● WRITTEN TASK
In the records below, some lines hold the word "Aron". Copy each of those lines.

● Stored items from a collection
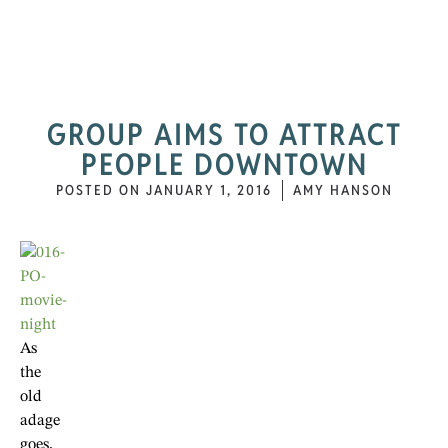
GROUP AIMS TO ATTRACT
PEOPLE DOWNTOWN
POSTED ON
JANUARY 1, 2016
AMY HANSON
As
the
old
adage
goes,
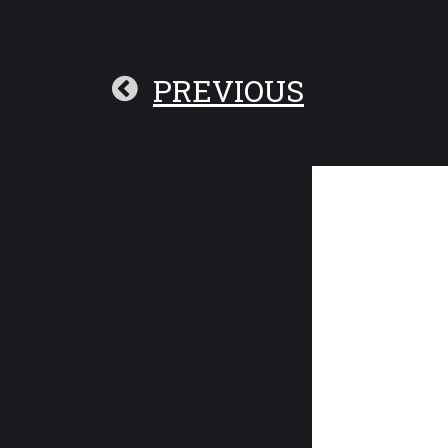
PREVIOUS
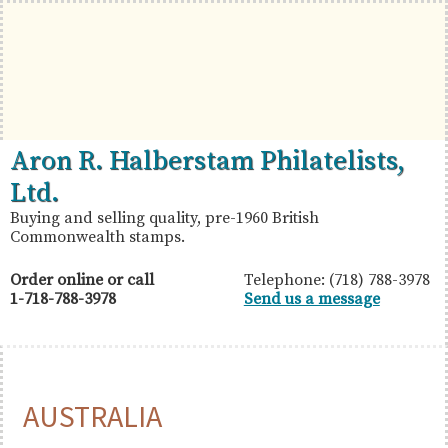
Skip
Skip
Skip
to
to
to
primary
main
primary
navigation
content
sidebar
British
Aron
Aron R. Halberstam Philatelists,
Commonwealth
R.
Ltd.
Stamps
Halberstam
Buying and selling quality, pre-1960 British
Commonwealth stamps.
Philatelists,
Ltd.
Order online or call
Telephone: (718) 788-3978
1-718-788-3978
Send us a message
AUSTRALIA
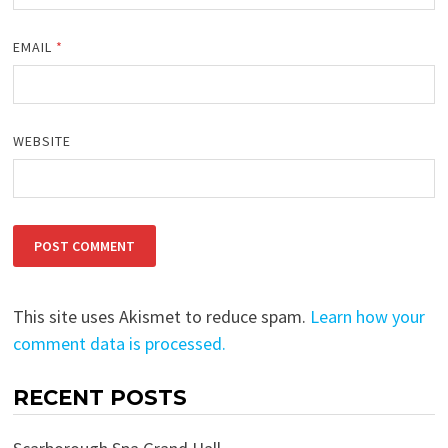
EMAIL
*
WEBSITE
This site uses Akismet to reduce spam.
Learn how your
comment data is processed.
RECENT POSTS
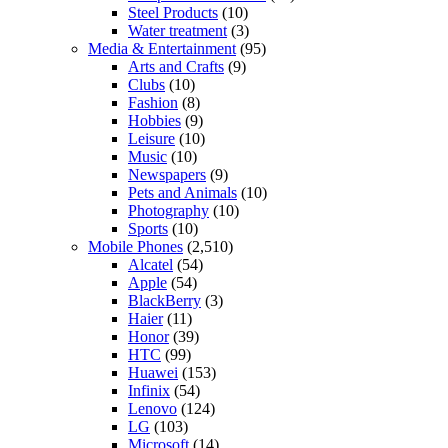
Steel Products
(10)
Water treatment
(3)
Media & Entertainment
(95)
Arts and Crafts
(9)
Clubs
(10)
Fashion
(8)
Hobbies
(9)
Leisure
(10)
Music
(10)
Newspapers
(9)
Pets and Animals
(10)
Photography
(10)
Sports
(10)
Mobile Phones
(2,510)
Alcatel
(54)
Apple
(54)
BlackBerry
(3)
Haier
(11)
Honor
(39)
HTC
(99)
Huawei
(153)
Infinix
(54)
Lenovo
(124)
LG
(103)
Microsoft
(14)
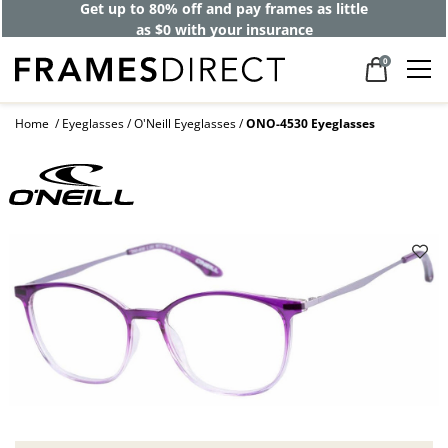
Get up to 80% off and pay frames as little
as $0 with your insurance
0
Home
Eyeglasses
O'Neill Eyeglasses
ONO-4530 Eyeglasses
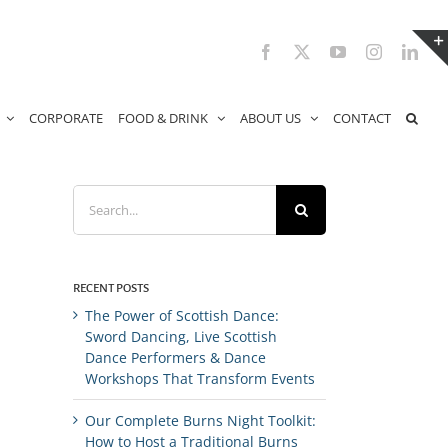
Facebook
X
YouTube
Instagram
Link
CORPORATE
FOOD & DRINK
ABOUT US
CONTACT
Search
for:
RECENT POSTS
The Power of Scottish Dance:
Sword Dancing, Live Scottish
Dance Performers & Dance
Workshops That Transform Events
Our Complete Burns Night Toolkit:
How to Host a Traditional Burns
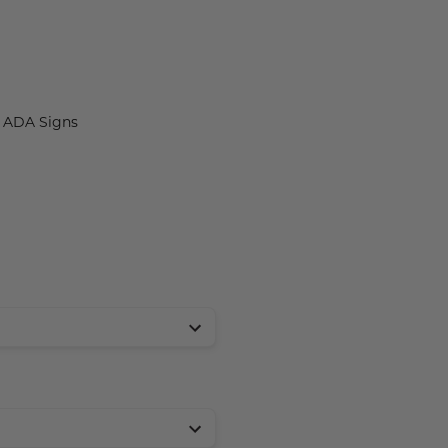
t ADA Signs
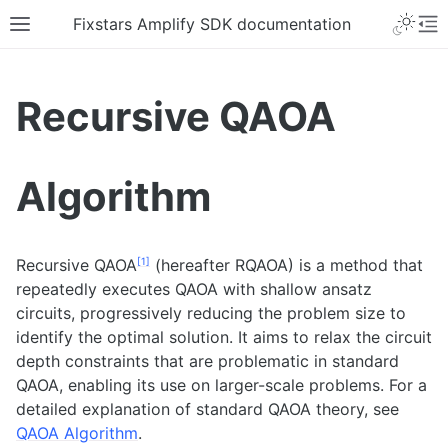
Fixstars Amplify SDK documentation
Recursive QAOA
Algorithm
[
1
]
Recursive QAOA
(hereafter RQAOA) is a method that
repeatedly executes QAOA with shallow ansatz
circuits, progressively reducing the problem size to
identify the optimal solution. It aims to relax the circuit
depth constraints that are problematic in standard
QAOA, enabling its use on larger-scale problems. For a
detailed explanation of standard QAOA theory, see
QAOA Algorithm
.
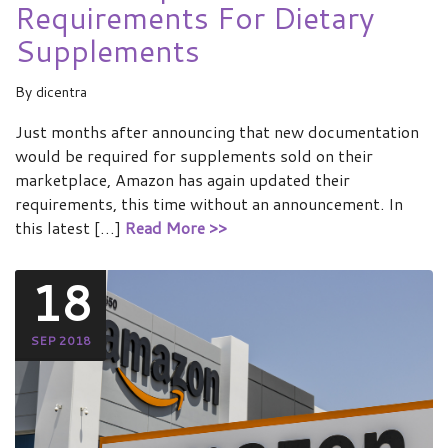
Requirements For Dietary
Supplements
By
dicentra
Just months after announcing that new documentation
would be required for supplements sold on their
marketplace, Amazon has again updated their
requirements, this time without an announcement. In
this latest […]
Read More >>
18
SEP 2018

● ANSWER BOX
Aron
Aron R. Halberstam Philatelists,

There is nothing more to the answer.